Join forces with Goldman Sachs, BlackRock, Nestlé and other multi-billion corporations to fight poverty… Supposedly The Royal House and “Aftenposten” hope the readers will believe such an idealized depiction of GRI. It is conspicuous, since WEF doesn’t make any attempt to hide what GRI is all about. It is repeatedly stated in the WEF documents. This isn’t a matter of changing a few organizational structures and methods.

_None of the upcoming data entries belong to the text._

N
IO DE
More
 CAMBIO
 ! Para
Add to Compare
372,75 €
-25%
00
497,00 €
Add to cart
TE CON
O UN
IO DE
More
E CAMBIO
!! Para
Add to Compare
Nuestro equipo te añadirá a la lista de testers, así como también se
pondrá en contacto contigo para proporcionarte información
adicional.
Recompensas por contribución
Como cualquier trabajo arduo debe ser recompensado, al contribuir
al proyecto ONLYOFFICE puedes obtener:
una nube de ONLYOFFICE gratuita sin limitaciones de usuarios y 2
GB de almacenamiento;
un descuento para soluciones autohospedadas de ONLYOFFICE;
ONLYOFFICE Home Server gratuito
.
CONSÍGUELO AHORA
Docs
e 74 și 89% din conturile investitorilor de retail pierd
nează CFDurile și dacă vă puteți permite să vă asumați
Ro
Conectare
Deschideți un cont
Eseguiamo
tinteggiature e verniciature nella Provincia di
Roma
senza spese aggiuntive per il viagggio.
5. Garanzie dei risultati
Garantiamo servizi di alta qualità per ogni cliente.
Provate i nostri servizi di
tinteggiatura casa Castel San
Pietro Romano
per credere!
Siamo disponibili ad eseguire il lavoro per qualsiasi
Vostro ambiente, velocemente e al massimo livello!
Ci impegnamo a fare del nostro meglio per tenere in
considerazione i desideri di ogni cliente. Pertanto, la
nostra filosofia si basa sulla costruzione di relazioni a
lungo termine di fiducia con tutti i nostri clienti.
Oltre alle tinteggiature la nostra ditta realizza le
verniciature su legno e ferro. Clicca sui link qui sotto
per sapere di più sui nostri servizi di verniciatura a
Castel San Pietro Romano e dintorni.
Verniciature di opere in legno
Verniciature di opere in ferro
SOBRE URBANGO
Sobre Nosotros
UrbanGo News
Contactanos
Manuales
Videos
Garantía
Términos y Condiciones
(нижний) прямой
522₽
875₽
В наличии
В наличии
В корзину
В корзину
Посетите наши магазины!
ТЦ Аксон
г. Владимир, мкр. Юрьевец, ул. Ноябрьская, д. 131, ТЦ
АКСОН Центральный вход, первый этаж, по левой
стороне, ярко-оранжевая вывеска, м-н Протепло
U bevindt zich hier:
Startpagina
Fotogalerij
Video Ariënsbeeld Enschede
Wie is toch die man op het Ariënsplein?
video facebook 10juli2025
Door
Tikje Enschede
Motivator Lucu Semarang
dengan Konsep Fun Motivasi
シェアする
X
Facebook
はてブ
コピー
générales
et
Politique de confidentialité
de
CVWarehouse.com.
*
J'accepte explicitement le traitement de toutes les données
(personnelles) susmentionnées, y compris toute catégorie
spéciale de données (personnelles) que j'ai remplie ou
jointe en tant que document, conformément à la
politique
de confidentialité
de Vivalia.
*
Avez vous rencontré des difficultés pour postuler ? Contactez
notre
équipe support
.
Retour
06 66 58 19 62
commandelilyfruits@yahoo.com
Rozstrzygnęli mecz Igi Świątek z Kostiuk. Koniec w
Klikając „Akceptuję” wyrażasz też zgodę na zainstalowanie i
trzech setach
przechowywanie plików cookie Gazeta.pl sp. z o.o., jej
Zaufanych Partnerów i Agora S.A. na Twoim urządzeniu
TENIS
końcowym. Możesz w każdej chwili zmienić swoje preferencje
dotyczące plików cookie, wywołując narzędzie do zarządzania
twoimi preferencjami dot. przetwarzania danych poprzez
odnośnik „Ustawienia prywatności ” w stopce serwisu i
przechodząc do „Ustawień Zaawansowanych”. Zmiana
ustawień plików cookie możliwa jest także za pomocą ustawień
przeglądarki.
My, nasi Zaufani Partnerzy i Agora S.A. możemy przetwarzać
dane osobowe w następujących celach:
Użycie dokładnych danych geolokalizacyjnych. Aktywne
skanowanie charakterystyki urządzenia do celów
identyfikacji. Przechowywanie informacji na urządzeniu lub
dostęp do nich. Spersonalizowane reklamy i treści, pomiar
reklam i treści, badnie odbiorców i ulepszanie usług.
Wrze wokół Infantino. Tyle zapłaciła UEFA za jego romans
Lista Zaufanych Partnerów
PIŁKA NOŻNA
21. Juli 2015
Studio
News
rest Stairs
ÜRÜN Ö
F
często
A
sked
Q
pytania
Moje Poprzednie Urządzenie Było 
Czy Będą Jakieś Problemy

This is a matter of changing the entire way of thinking in regard to international relations and governing (WEFs GRI report, p. 9):
“The time has come for a new stakeholder paradigm of international governance analogous to that embodied in the stakeholder theory of corporate governance on which the World Economic Forum itself was founded. (…)The state-based core of the system needs to be adapted to a more complex, bottom-up world in which nongovernmental actors have become a more significant force.”
A paradigm is a mode of thought, a set of thought patterns on which an entire set of theories and concepts rest. “The power stems from the people and is exercised by the nation-states” is a paradigm WEF wants to replace with a new paradigm, namely: “multi-stakeholder governance”, which in the real world will appear as a paradigm where the small group of people controlling the transnational corporations and the mega sized banks, will hold more power than all of the world’s governments and national assemblies.
Vitali, Glattfelder and Battiston at ETH Zürich have analyzed the network of transnational corporations. Their 2011 article is freely available for anyone to read. They discovered that “nearly 4/10 of the control over the economic value of TNCs in the world is held, via a complicated web of ownership relations, by a group of 147 TNCs in the core, which has almost full control over itself.”
The paradigm shift is already happening, but apparently, people in Norway are not supposed to learn about it. The established media neglect their duty to inform the public of significant political circumstances, which is one of the conditions for a living democracy. In Norway the media is often referred to as the fourth estate, inferred as a free and independent critic and source of information. The mainstream media may be independent of the state, but they are controlled by the most powerful capital forces. Even our domestic Schibsted is controlled by the largest financial forces in USA.
Based on this, it would be tempting to say that WEF expresses the desire of high finances to take over the role as the fourth estate. But that would be false. It is the role as the first branch of government they want, and they have presented a plan of how to conquer it. Our domestic politicians obviously find that quite all right. The Crown Prince Haakon of Norway is not very likely to end up as a crown prince for the new first branch of government. The crown prince Espen Barth Eide of Jonas Gahr Støre (current leader of the Norwegian Labour Party) has better chances. He is WEFs Head of Geopolitical Affairs and member of the Managing Board. Which probably says more about the Norwegian Labour Party than the World Economic Forum.